Ecuador seals deal with Sweden to question Assange at London embassy

WikiLeaks founder Julian Assange speaks to the media outside the Ecuador embassy in west London © Olivia Harris
Ecuador and Sweden have finally sealed an agreement that will allow the WikiLeaks founder to be questioned by Swedish authorities in Ecuador’s embassy in London, where Julian Assange has been holed up for more than three years.

The agreement was signed in Quito, Ecuador’s capital, after six months of negotiations.

“It is, without doubt, an instrument that strengthens bilateral relations and will facilitate, for example, the fulfillment of judicial matters such as the questioning of Mr Assange,” the foreign ministry said in a statement.

"This is essentially a deal on legal assistance on a criminal matter, and when it is finalised later this week it will open the door for the Swedish state prosecutor to question Mr Assange," Swedish Justice Ministry official Cecilia Riddselius told AFP on Sunday.

The UK has already agreed to provide legal assistance for the questioning, which may take place in the coming weeks.

Assange has been stuck inside the Ecuadorian embassy since he took refuge there in June 2012 to avoid extradition to Sweden. He was granted asylum by the Quito government over fears that the Australian might eventually be extradited to the United States.

In Sweden, Assange is wanted for questioning by the authorities regarding allegations of sexual assault against two women in 2010, which he has always denied. Assange fears that if he goes to Sweden he will eventually face tribunal in the US for publishing classified documents through Wikileaks. Sweden has refused to guarantee that this would not happen.

In 2013, Chelsea Manning was sentenced to 35 years under the Espionage Act for leaking military documents to WikiLeaks. The documents included the infamous Collateral Murder video, which showed the US military killing dozens of civilians, including two Reuters staffers.

In August, Swedish prosecutors said they would drop the investigation into two allegations of sexual molestation and one of unlawful coercion as the statute of limitations had run out. One outstanding allegation of rape remains, which Assange will still be questioned about.
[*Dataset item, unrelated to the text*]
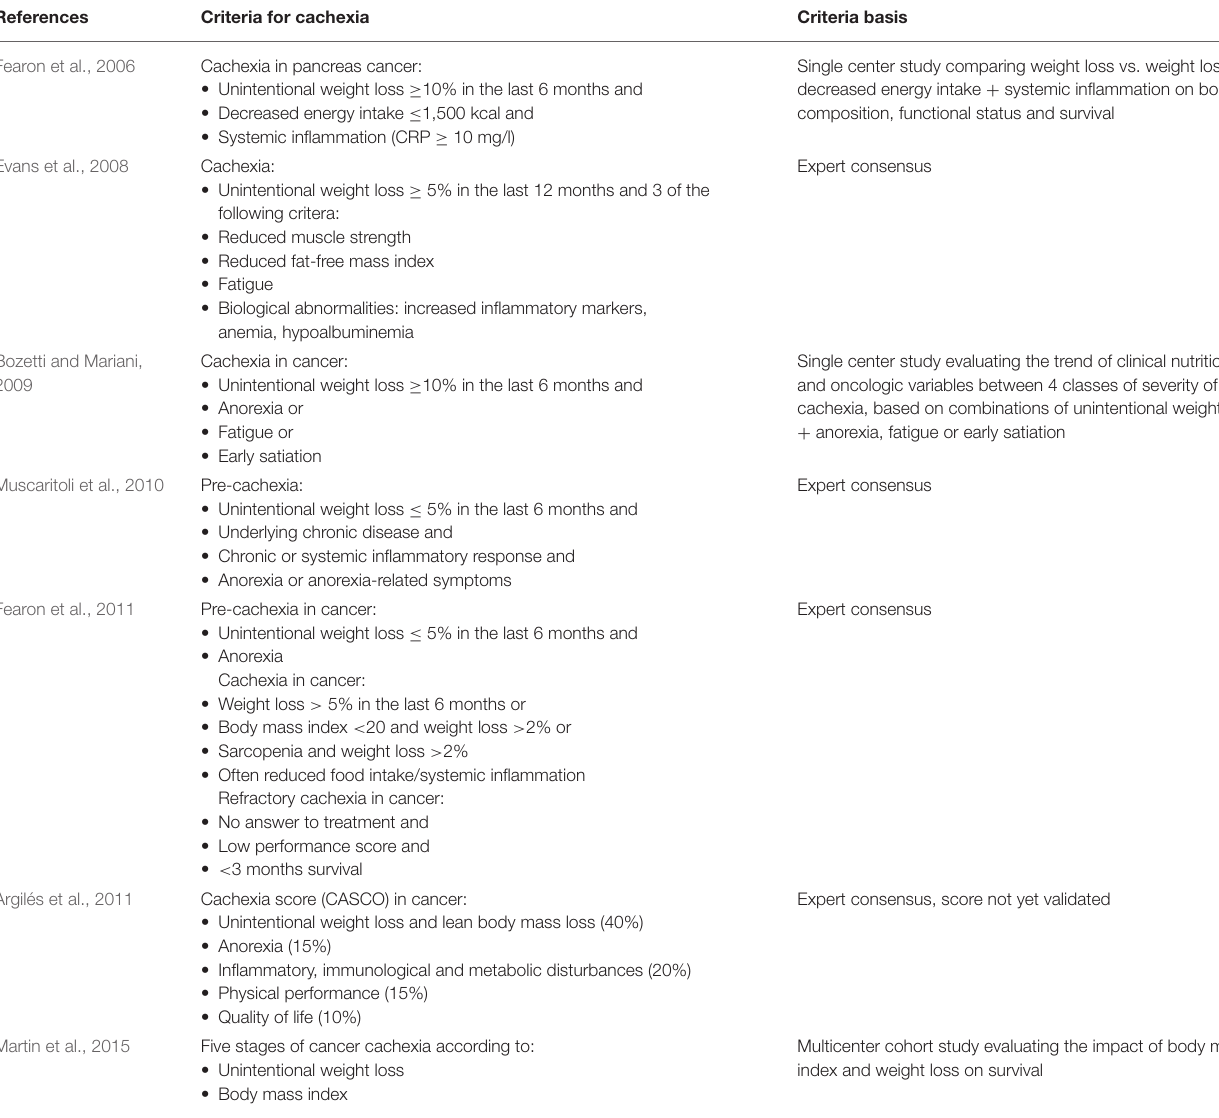
TABLE 1 | Definitions of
Two women reported to a Swedish police station in August 2010. They both had sex with Assange and later found out about one another. They asked police how they could force Assange to take a HIV test.

Later that day, an investigation was opened over allegations of rape and assault. The investigation was originally dropped for lack of sufficient suspicion. A second prosecutor picked up the case.

No charges have been brought about.

In an affidavit, Assange shared text messages obtained by his lawyers from the phone records of the girl who Assange is accused of raping. She said she “did not want to put any charges on JA but that the police were keen on getting a grip on him.”

Another text read that she was shocked when they arrested Assange as she only wanted him to take a test. The phone records cited by Assange allegedly said that she “did not want to accuse JA for anything” and that “it was the police who made up the charges.”